I am super conscious of the fact that I have been too busy with too many other projects of late to post here on the blog. The biggest thing is that I have been working hard to inventory all the art work that Dad left behind and to try and place a value on it. A real value, a sum that could be received from real buyers in a real market place. That is nowhere near the first value, the value of my heart.
But this lower, real number is the value I must go with in order not to pay a high price now. Estate taxes, I think they are called. Apparently, later, if something does sell for more than I claimed it would at this moment in time, my sister and I will pay capital gains tax. So be it. As an associate of my dad’s said to me on the phone the other day, “you should have such a problem.”
So, along with being a responsible and diligent representative of the estate, I am still doing my grant writing job every day, still being the poetry and arts editor of an up-and-coming literary journal called Stoneboat, (hey! Come to Paradigm today at 2:00 for a reading from the new issue!) and still scratching away each day at this so-called novel. I think this morning I had a strange breakthrough with my main character. Again, I can only hint at these things, because honestly, I don’t know what this is about and I don’t want to jinx myself by saying too much.
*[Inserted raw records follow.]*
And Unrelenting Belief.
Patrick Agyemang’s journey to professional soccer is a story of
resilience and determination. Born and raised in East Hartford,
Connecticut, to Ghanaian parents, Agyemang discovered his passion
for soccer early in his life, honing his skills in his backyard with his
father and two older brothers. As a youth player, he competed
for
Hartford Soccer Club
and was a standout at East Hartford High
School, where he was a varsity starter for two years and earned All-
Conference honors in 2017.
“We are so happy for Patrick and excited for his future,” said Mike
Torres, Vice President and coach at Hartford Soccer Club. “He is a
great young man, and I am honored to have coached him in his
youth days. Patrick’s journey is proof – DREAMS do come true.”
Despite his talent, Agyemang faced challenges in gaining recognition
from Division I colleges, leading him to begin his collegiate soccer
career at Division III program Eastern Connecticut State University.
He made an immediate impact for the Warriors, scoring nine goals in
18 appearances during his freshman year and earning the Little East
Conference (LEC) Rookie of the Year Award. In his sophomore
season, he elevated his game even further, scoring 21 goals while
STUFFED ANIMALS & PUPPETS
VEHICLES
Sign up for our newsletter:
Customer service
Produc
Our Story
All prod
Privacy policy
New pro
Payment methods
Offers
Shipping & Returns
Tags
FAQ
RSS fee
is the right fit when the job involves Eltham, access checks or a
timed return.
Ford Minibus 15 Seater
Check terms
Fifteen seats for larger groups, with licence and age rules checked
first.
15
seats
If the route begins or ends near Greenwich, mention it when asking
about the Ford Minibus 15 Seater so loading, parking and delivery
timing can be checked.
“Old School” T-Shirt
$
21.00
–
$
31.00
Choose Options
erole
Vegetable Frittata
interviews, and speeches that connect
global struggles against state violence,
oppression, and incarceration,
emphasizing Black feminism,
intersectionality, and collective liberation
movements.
As with so many things in my life, it appears that by doing, I will come to know. That is all I can say. I was making a mental list this morning of all the things I think I “do not know how to do.” There are many. I started to get very sad. And so, to counter-balance this downward spiral I was quickly slipping into, I began a second mental list of things I do know how to do:
- Be a good friend
- Write a poem
- Enjoy a walk by the lake
- Dance
- Be my son’s mother (this is one of those many things I did not know how to do until I did it)
- Fry onions
Remember that? The onions. The place where all this started? I keep thinking about the fact that no one tells us how to be born. Nor do they tell us how to die. You can go to school for many years and still not really know much of anything. I am convinced that the only true learning is in the doing.
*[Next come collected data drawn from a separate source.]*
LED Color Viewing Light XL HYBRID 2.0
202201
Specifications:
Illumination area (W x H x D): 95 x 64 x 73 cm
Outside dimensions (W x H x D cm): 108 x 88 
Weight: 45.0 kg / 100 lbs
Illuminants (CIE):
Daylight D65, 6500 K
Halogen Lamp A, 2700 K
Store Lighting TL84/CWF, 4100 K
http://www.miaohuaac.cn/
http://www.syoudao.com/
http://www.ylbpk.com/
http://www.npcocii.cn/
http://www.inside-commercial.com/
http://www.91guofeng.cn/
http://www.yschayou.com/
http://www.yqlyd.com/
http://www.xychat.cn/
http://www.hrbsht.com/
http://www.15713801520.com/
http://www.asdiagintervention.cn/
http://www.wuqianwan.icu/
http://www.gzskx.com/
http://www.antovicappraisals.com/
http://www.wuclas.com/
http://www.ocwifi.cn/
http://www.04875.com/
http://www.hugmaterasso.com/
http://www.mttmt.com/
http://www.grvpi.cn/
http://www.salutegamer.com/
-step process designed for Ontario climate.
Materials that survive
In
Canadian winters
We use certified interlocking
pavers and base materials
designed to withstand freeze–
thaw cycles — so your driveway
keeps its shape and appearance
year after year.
I will come to know how to write a novel by writing it. I am diligently claiming some time each day, even if I write only for twenty minutes. Even if I write only a paragraph or two. I am determined to make a story out of these two characters that I have in my head and the many, many things I want to say about what it means to live and love in this world.
The biggest thing I need to fight against is my tendency toward the sentimental. This is a challenge for me. I am a drunkard for sentimentality. But that is too easy, and that is not what people want to read. I know that the things that have touched me most in the work of other writers is when I read something that I recognize as familiar, but it comes to me in completely surprising way. That is all I will say about that right now.
Look, the book may or may not ever be published by Random House, Penguin, or Charles Scribner’s Sons. I just know it wants to be written (has been wanting to be written since I was about nine, but of course, I did not have the words yet then). Certainly, it will never be published if I don’t at least write it.
Let me be clear. I don’t know what “it” is. I don’t have a story I am dying to tell. I just have an “it.” I will find out what “it” is and hopefully let you know at some future time. But, first, there are onions in the kitchen and they are calling to me for butter, eggs, and a frying pan.
I’m happy to read this, Lisa. I’ve noticed the lack of posts and I think that’s good. You are, in going through his artwork, consciously and unconsciously processing your loss and grief. The blog is just one approach. Your work, including growing your novel, is another. You are learning to live with Georg’s voice inside you. Eventually that deepened, fortified love and new wisdom, complete with an occasional drenching of mawkish and always awkward sentimentality perhaps, will find its strength in your work and in the love you share with all of us around you. xx Susan
Thank you my dear, dear Susan. I am grateful for your love and kind attention to my words.
hello
Hi mom! Thanks for the test message! Love, me
It’s already there. I love your process, Lisa, of just letting your novel unfold. You fry onions in butter, add beaten eggs, voila you have an omelet. Sometimes it’s a beautiful omelet, sometimes not so much but still delicious. Point is (as David Bohm pointed out), the omelet is in a very real sense already there in the ingredients, you just need to put them together and let them unfold. Your life experiences are already there…let them unfold.
I enjoy reading your blog.
Steve Schuh, thank you! I like this omelet analogy. Perhaps it is also like Michelangelo’s thought that the sculpture is there, in the block of stone. One just has to chip away at it long enough (with some measure of plan and intelligence) to release the form. Omelets, statues, novels…all part of some continuum of creation. I’ll go with this. Thanks for reading.